First, let me get my one negative comment out of the way.  The greenhouse of tropical plants was quite sad.  Not only is the structure itself looking rather shabby, but the collection of plants within cannot begin to compare with what we have in the conservatories at the Cleveland Botanical Gardens. 

However, the outdoor displays of cacti, succulents and agaves, planted amid the rugged outcroppings of volcanic rock were quite spectacular.  As I wandered along the paths, the city of 20 million people seemed very remote.

There are a huge number of different varieties of cacti, and yuccas represented.

A barrel cactus

Some of the cacti were blooming.

The "nopal" or prickly pear is one the most common cactus in central Mexico.
The paddles of the prickly pear are a common vegetable in the Mexican diet. (The thorns are removed first, of course.)  "Nopales" are very high in fiber.

Some of the "nopales" were also in bloom.

The fruit of the prickly pear, which are called "tunas", are also eaten.

I recognize this tall, columnar cactus from traveling across the dry regions of Oaxaca.  Entire mountainsides there are covered with it.

The gardens are interspersed with ponds and water channels cut out from the volcanic rock.
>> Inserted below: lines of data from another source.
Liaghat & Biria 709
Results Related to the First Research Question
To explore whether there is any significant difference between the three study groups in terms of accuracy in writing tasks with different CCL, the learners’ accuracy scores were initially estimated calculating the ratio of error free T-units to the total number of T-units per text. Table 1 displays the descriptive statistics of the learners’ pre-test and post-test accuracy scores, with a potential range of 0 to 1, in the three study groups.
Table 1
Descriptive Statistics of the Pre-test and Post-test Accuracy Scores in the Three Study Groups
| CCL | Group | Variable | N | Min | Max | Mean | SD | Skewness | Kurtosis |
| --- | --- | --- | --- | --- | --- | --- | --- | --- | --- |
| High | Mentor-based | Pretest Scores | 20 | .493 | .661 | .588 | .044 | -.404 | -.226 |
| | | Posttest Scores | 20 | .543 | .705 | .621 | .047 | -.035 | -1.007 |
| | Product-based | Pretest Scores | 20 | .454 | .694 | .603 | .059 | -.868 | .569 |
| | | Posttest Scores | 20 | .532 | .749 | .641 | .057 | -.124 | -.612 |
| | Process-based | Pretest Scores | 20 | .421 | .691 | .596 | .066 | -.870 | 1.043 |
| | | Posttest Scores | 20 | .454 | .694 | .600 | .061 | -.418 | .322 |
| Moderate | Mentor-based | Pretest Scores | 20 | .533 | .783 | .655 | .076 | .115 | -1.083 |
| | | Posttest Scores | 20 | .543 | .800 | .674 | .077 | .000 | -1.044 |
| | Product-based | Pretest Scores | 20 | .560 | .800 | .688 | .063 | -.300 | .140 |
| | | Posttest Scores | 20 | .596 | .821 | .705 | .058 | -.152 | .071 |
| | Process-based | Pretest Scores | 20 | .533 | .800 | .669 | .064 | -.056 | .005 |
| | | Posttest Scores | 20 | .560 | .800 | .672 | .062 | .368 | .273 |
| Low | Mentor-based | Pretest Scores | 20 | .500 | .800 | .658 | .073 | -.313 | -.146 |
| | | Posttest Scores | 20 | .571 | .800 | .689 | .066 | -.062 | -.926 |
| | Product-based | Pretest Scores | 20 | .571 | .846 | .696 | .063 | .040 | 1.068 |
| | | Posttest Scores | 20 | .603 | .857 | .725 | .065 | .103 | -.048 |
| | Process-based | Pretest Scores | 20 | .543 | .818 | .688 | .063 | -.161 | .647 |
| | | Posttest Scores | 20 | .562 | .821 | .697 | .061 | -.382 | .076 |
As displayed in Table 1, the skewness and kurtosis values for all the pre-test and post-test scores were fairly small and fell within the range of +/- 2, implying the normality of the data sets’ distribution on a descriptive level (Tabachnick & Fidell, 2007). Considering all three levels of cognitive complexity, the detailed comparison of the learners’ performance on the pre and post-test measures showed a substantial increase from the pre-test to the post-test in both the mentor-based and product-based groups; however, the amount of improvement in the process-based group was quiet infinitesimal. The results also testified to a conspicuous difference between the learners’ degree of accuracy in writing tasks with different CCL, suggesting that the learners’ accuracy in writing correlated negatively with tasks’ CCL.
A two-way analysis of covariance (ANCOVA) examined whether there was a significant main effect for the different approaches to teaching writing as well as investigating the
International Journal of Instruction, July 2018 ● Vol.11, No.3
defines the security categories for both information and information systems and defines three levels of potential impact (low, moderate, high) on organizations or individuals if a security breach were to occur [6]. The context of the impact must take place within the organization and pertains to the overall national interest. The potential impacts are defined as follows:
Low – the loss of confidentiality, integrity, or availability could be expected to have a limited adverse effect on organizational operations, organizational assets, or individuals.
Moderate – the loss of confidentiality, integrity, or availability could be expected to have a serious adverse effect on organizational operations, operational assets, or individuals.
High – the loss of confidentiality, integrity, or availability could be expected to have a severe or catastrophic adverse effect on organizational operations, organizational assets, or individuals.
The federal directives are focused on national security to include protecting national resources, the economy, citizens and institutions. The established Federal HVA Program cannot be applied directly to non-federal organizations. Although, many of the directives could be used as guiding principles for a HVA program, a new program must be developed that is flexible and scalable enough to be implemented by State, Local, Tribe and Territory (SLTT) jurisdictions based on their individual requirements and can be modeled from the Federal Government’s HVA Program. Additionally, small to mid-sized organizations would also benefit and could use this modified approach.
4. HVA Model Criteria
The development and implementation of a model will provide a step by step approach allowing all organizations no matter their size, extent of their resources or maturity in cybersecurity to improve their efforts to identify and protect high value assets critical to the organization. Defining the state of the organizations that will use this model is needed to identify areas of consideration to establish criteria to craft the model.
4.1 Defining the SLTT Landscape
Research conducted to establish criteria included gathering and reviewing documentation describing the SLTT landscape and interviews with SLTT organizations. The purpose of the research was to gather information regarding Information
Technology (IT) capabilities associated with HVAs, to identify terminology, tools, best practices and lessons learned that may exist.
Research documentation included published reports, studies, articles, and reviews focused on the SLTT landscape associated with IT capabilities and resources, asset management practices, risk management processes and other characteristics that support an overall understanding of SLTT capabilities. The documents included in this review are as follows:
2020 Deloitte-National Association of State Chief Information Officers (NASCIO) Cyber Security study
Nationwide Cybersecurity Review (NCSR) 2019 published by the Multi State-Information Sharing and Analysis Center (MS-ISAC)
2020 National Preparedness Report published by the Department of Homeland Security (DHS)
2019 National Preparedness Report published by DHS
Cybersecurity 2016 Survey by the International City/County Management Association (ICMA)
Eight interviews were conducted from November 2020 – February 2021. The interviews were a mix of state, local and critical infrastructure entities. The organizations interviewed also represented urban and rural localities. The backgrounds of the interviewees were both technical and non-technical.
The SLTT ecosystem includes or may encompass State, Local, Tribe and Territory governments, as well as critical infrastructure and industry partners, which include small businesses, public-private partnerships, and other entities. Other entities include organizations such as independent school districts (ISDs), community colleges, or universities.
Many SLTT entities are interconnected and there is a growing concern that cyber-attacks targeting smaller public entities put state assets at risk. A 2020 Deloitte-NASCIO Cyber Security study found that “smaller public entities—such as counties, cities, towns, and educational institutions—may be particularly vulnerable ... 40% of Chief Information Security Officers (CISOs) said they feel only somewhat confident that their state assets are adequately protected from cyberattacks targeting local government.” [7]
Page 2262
There is even a small waterfall.

Many of the more than 200 species of agave are native to Mexico.  The agave is not a cactus, and it is not related to the aloe which has similar leaves.

The agave americana ia known in Mexico as the "maguey".  The plant was extremely useful to the natives of pre-Hispanic Mexico.  They used the leaves as thatch for their huts, the fiber of its leaves was used to make string, and the thorns were used as needles.  The root can be roasted as food.  The juice of the plant was used to make a mildly alcoholic beverage called "pulque" which is still drunk today.

The "maguey" is also sometimes called a century plant because it takes a very long time for it to bloom.  When it is about to bloom, the plant shoots up a very tall spike, as you can see in the picture below.

These stalks were blossoming.

After blooming, the maguey plant dies.

There are a wide variety of agaves in the garden.

This is one of several types of agave which is used to make the distilled liquor mezcal.

One type of agave which I was unable to find in the garden was the blue agave or agave tequilana.  Yes, that is the plant from which tequila is made.

A visit to the botanical gardens is definitely worth the effort, and it is a wonderful respite from the congestion of the city. 

On this trip or a future trip, I may do some hiking along the trails which traverse the ecological reserve beyond the botanical gardens.